- What needs to be done:
Transcribe exactly everything in the data below from the line containing "精算がない場合、フロントに立ち寄らずに、チェック" down to the line containing "出発時に客室電話⑦⓪をプッシュしてください。", both lines included and nothing further.

++++

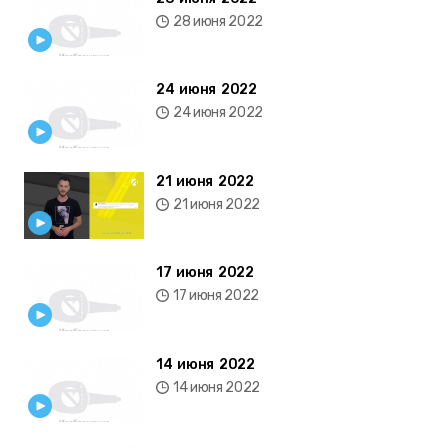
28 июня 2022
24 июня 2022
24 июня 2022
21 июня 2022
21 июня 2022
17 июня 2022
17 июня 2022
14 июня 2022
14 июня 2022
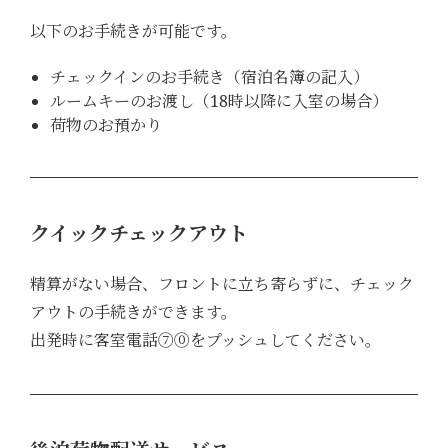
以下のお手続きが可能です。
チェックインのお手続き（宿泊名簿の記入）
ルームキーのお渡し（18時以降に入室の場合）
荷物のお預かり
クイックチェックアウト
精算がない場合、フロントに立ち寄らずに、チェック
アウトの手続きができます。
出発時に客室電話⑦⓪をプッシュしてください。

++++

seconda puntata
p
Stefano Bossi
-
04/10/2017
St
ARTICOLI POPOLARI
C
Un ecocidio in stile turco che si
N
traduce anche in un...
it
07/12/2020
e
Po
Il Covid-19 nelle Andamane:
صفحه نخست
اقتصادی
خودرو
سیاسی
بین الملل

++++

- Solution to the exercise:
精算がない場合、フロントに立ち寄らずに、チェック
アウトの手続きができます。
出発時に客室電話⑦⓪をプッシュしてください。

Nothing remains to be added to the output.